Yedi yaşımdan sonra hayat bir çarkıfelek misali savurdu durdu beni. Trabzon’da ayakkabı boyacılığından, hamallığa, amelelikten bulaşıkçılığa girmediğim iş, adımlamadığım sokak kalmadı. Hayata geldiğimiz yer ile gelmek istediğimiz yer arasında bir sarkaç misali dolanıp durdum. Birçok zorluklara göğüs gerdim minik bedenimle.

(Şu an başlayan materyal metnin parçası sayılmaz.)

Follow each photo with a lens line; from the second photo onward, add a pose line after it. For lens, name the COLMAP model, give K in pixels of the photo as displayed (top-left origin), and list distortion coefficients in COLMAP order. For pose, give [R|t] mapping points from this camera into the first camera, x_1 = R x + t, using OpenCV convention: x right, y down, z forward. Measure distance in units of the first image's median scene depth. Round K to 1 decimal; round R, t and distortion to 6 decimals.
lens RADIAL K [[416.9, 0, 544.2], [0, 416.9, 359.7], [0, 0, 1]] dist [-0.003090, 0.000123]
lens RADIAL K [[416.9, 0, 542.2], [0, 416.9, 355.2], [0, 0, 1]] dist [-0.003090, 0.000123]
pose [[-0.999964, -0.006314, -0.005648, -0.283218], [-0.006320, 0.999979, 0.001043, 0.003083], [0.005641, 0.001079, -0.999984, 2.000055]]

Babamdan kalan tek sermayem ve varlığım olan onurumu hiçbir şeye karşı satmadım, sattırmadım.

1977 ile 1989 arası Trabzon’da, 1989 yılında Ankara’da, 1994’de Kars Kağızman’da ve 1997 yılından beri Gümüşhane’de hayat denen kilime ilmek attım durdum. Birçok insan, birçok fikir ve birçok olay gördüm. Hepsinin ortak paydasında sevgiyi harmanladım durdum yıllar boyunca. Ve geldiğim noktada tek sermayem insan sevgisiyle dopdolu bir kalp ile tek başınayım.

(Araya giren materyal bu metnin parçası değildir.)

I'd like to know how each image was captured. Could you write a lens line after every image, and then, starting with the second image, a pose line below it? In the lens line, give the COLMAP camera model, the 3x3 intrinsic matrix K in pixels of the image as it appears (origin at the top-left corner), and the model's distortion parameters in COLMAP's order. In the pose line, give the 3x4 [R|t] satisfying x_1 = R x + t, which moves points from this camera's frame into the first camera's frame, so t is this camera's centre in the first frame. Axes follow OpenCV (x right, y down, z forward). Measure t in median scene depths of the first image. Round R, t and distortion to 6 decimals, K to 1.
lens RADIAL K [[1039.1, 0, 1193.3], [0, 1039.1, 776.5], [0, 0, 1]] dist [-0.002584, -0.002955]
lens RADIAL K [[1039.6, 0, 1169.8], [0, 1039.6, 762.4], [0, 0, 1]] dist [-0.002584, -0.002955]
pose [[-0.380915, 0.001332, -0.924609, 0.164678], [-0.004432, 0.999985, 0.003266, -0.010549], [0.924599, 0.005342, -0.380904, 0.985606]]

Toprağın üstünde farklı farkı olsak da toprağın altında eşitleneceğimiz o günün hayalleriyle hep sabrettim ve onurumdan hiç kaybetmedim. Hep ezilen oldum. Mazlum oldum. Çoğu bilerek kimi bilmeyerek hep zulüm işlediler. Doğduğumuzda hepimizin minnacık elleri yumuktu ama giderken ellerimiz açık gideceğiz. Atlastan libas giyenler çırılçıplak gidecek ama kimse bunun farkında bile değil. 

O-nursuz insanlar gördüm hayatımın değişik safhalarında. Varsılın yanında görünerek hep artılar koydular hanelerine. Ve (haşa) aldatmak için Rabbimi namaza durdular aynı saflarda. Bir garibin hakkını bir zalimin hakkına peşkeş çektiler. Ve saygın bir şahıs gibi dolaşıp duruyorlar aramızda.

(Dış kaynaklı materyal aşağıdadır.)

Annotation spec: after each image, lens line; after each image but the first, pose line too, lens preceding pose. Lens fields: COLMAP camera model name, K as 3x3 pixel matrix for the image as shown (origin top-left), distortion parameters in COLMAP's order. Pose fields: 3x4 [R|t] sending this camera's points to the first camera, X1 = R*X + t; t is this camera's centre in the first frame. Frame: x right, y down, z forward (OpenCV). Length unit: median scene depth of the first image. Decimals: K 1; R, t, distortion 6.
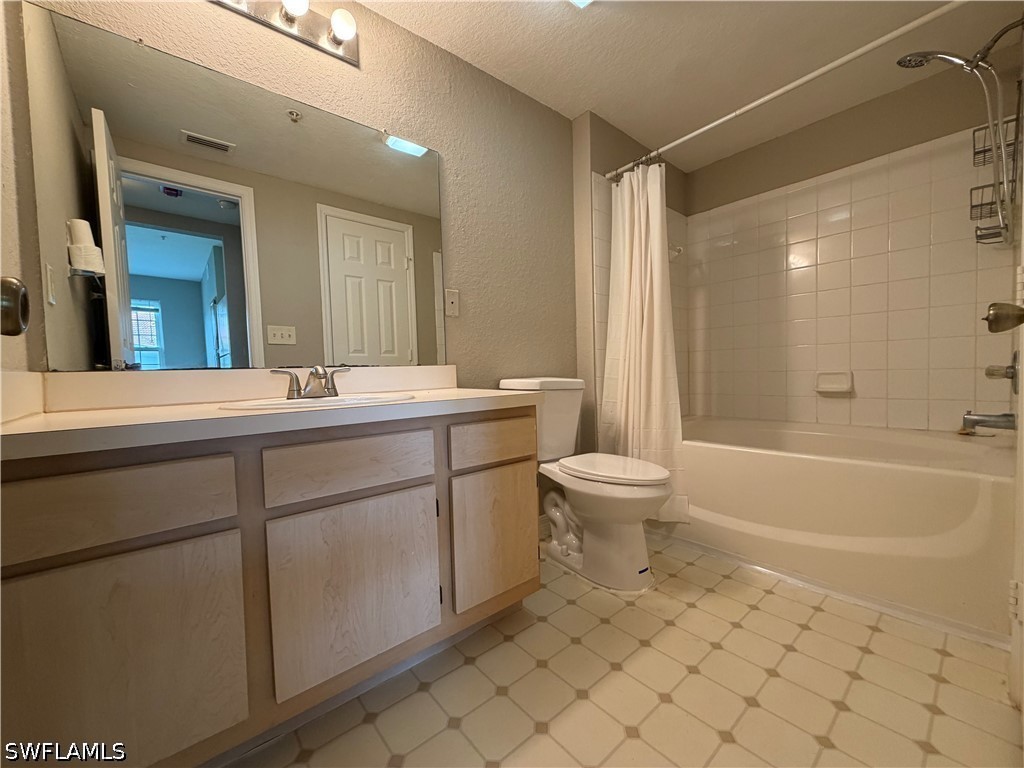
lens RADIAL K [[407.8, 0, 509.6], [0, 407.8, 385.3], [0, 0, 1]] dist [-0.000279, 0.000050]
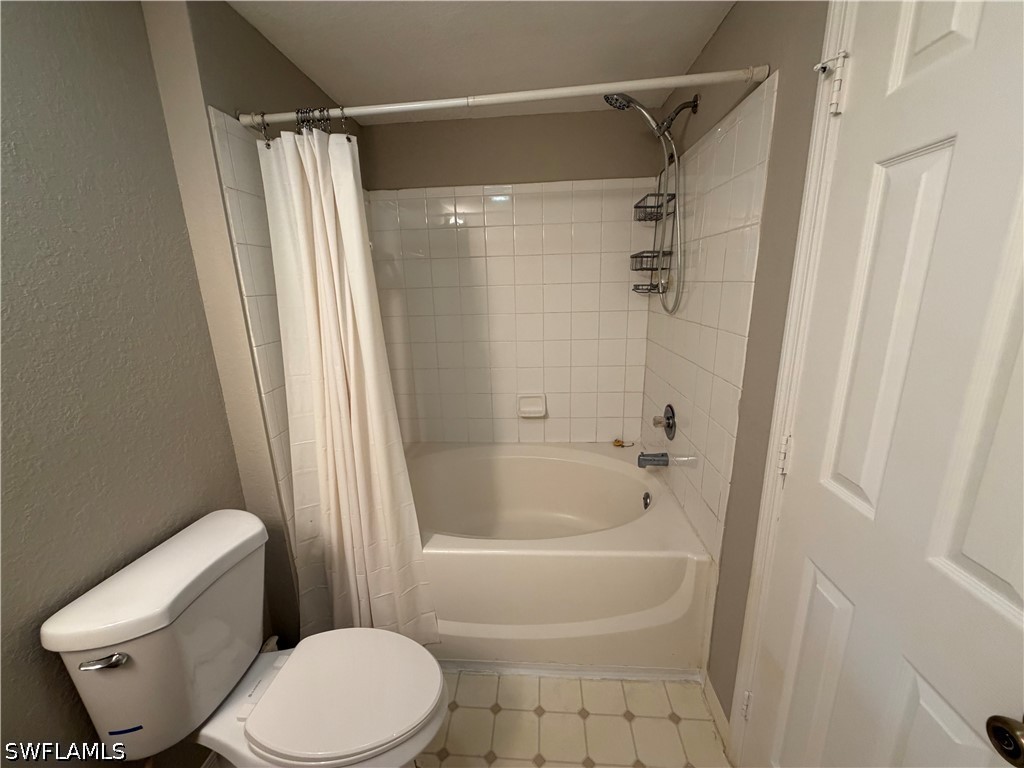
lens RADIAL K [[407.8, 0, 509.6], [0, 407.8, 385.3], [0, 0, 1]] dist [-0.000279, 0.000050]
pose [[0.700506, -0.170233, 0.693046, 0.058911], [0.035901, 0.978309, 0.204015, -0.288281], [-0.712743, -0.118033, 0.691423, 0.366373]]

Ama bilmiyorlar ki O’nun da bir hesabı var ve o hesaptan hiçbirimiz kurtulamayacağız. Boynuzsuz koyunun da hak soracağı bir yer var elbette. Mizan var, adalet var. Mazlumun gözyaşları var. Ve o gözyaşları o-nursuzları boğacak elbette. Günü var ve bekliyorum.

1995 yılında acemi birliğim Ankara Etimesgut’ta gördüm insanların eşit olduğunu. Kaymakam ve savcıyla aynı urbaların içinde kimse fark edemedi farklı kişiler olduğumuzu. Tıpkı aynı kefene sarılacağımız gibi. Aynı ölçülerde kazılan kabre gireceğimizi unutmadan.

Ey insanoğlu bu sözüm sanadır. Oynama kimsenin hakkıyla. Oynama kader denilen ince çizgiyle. Ah alma, günah alma, sonra vahlanma. Sebep olma kimsenin geleceğiyle. Makamlar ve mevkiler gelip geçicidir. Sabancı’ya, Vehbi Koç’a bile yâr olmadı koca dünya. Unutma ki koca Nemrut’u yıkan da bir karasinekti.

Unutma ki şah olsan da mazlumun ahı indirecektir şahı. Allah nefsimizi ıslah etsin.